There is much to learn from the simple idea of sowing and reaping, of planting and harvesting. For one, they don't come in the same season. We sow in one season. We harvest in another. Oftentimes, while waiting for the seeds to take root and grow, we become impatient. While sowing, cultivating and waiting, some will abandon the cart, to use a modern day e-commerce term, and others will get distracted and never return. What they lose isn't just the opportunity to reap a great harvest but also the patience that becomes a practice when you are a good steward of what has been entrusted to you.
I've been in business since I was 21 years old which is a long time ago now. Sometimes I look around and I think if I had known then that it would turn out this way, I would be happy with where it's all landed. There were many near wipe-outs and mistakes made along the way - all valuable although often crushing to my spirit. We learn so much more from our struggles than our successes though. It is in the sowing, the faithfulness towards my practice and my commitment to others (as well as theirs to me) through thick and thin that made it possible. It isn't brains or talent or luck although all contributed to where we are today. It's commitment and resiliency that brought us here.
On that same note, last Saturday, I spent my day at a mindfulness class - doctors orders and I'm not even kidding. It was transformative to be still for 6 straight hours and to learn how to become more curious about my thoughts, feelings and actions. There was also something incredible about slowing down my mind that created far more possibility. This is counterintuitive to the mindset that strives and drives to get results.
Despite the research and the neuroscience class I took in the spring, I questioned the value of it on the front side, had missed a few classes leading up to the all day session due to work commitments and in general, was reluctant to go even though I had paid for it. But I was reading Ray Dalio's book Principles and buried in the pages is that he takes time for mindful meditation. He didn't mention exactly how he quiets his mind but he is doing one of the practices. Bridgewater is a principled organization that is enormously successful. If it worked for Ray, it might work for me and so I walked through the door of uncertainty.
"Principles are ways of successfully dealing with reality to get what you want out of life."

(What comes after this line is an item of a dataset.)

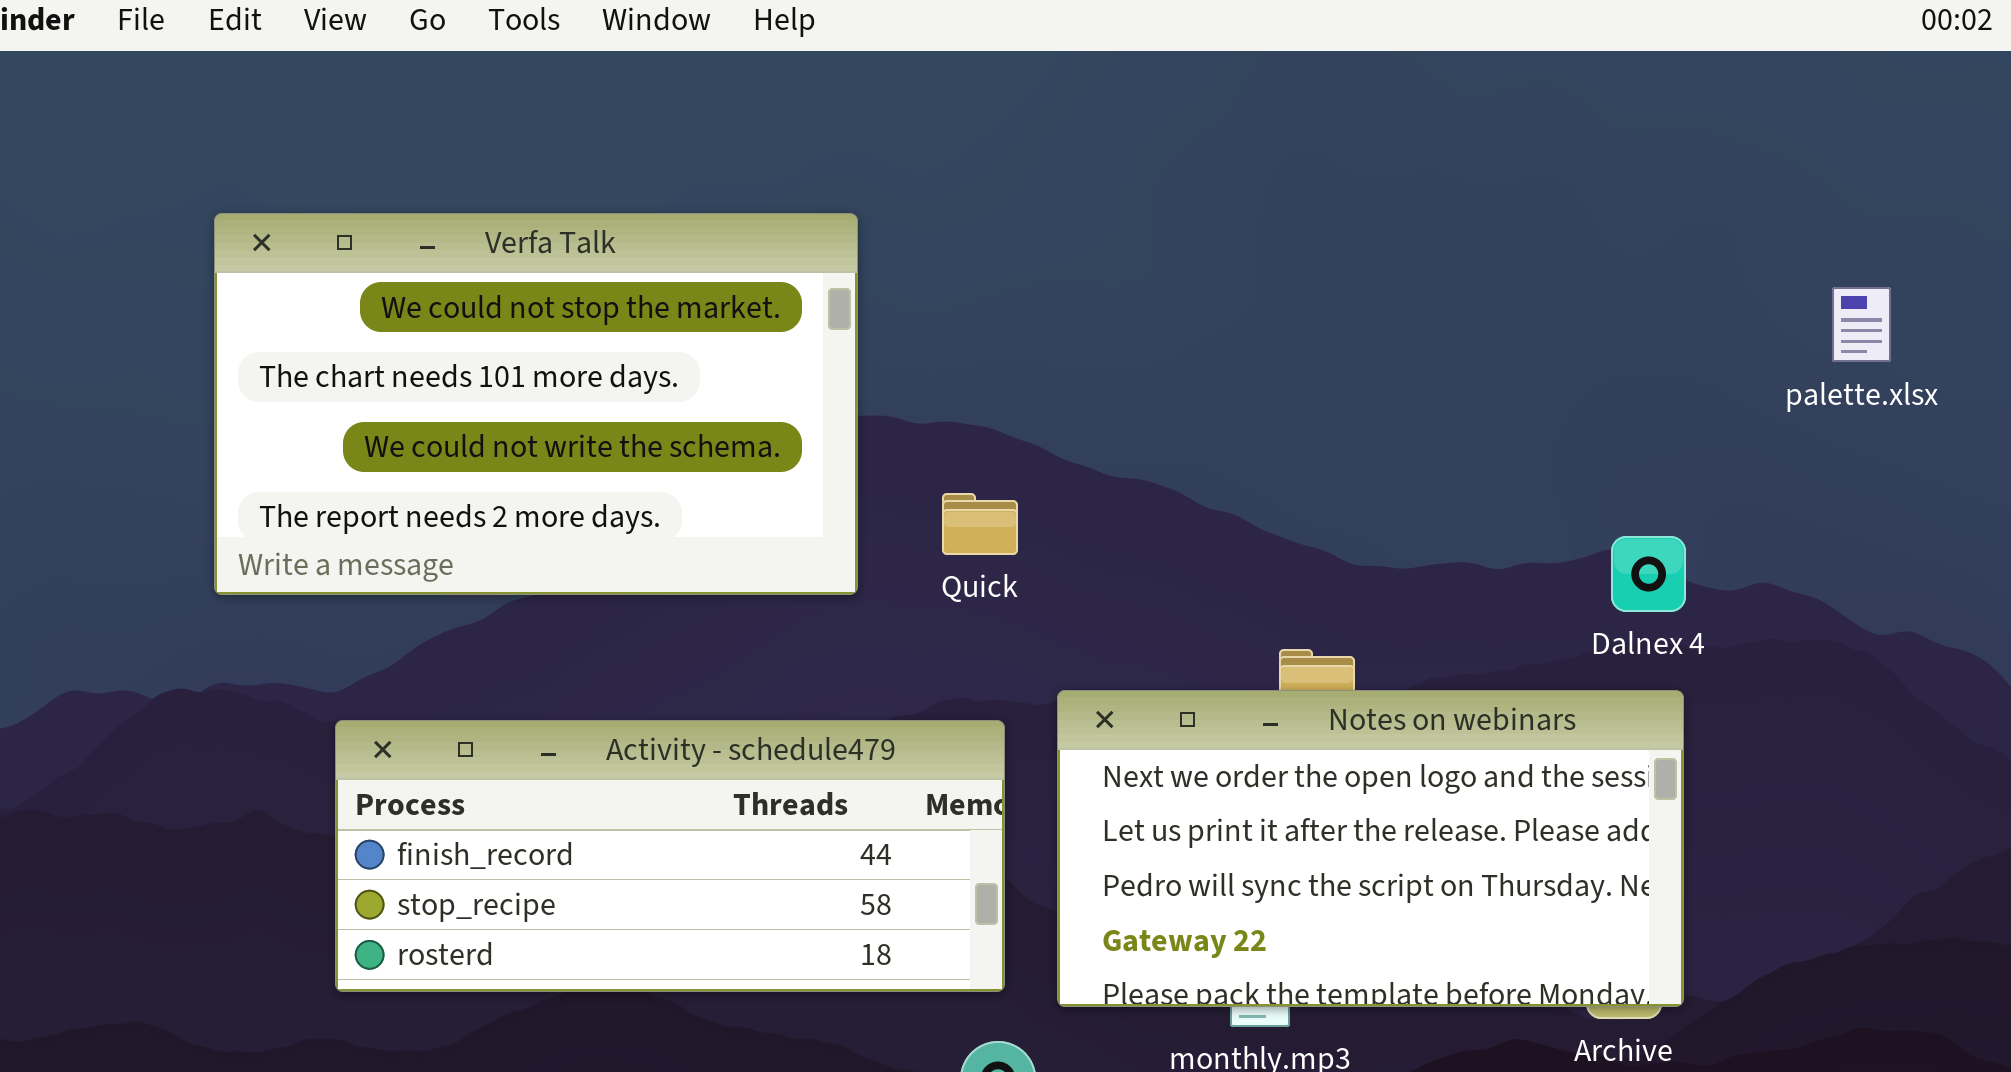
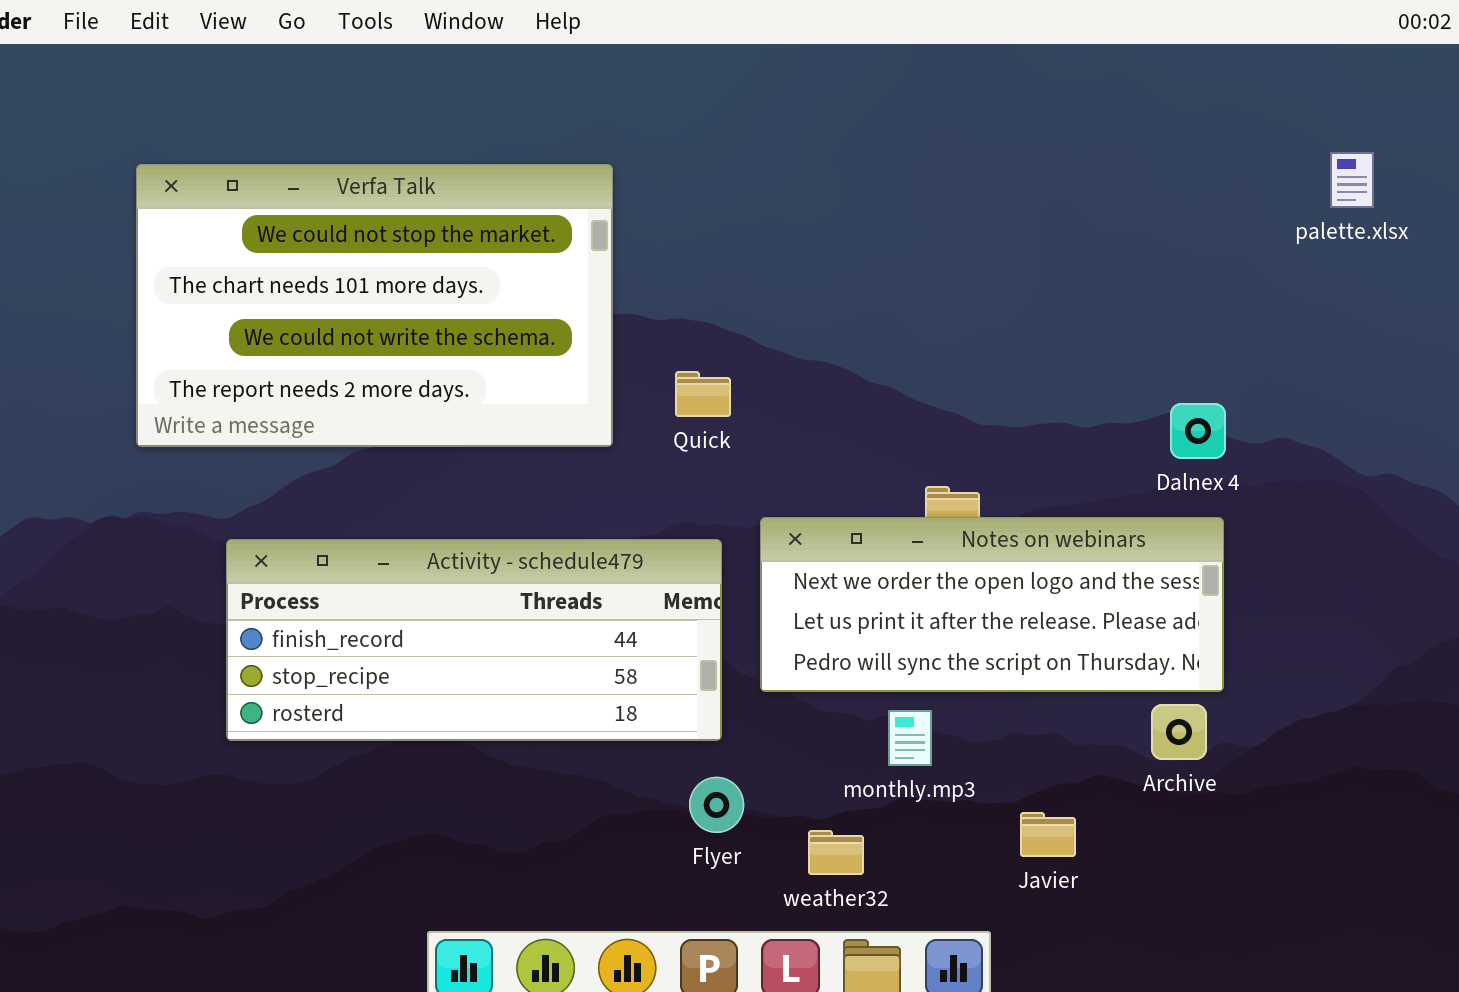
palette.xlsx: [1832,287,1891,362] -> [1330,152,1374,208], moved
Notes on webinars: [1057,690,1684,1007] -> [760,517,1224,692], resized

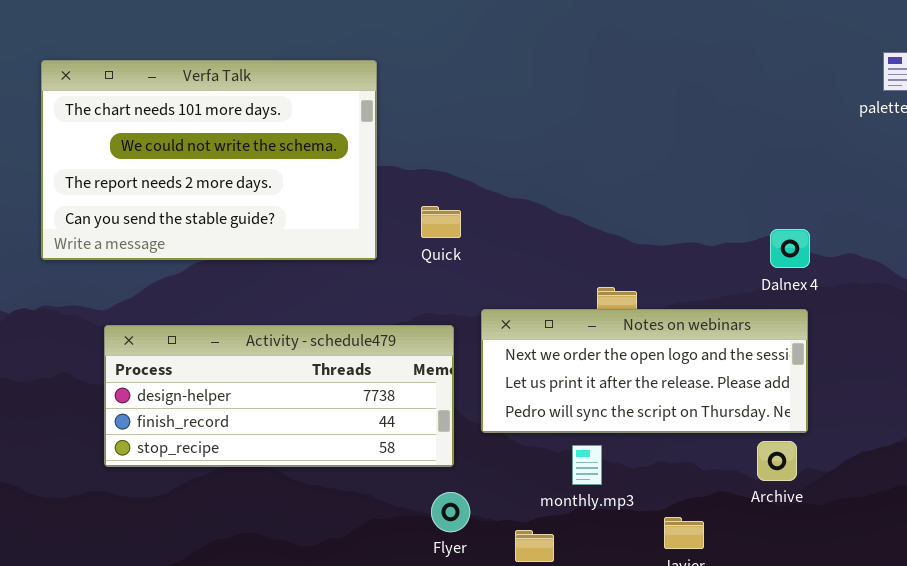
Verfa Talk: [136,164,613,447] -> [41,60,377,260], scrolled down 1 row
Activity - schedule479: [226,539,722,741] -> [104,325,454,467], scrolled up 1 row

One of the big ideas that came out of this experience is that our minds are powerful tools that need rest and are actually able to do infinitely more when we give ourselves this gift. No striving. Just being. Listening to the rhythms of our breath. Accepting that this is a gift to ourselves. Being still. It can change us - for the better which changes everything around us. Even in the Bible, God says in Genesis 2:2 "By the seventh day God had finished the work he had been doing; so he rested from all his work." Rest can actually make us far more productive. That's an idea worth exploring and adopting.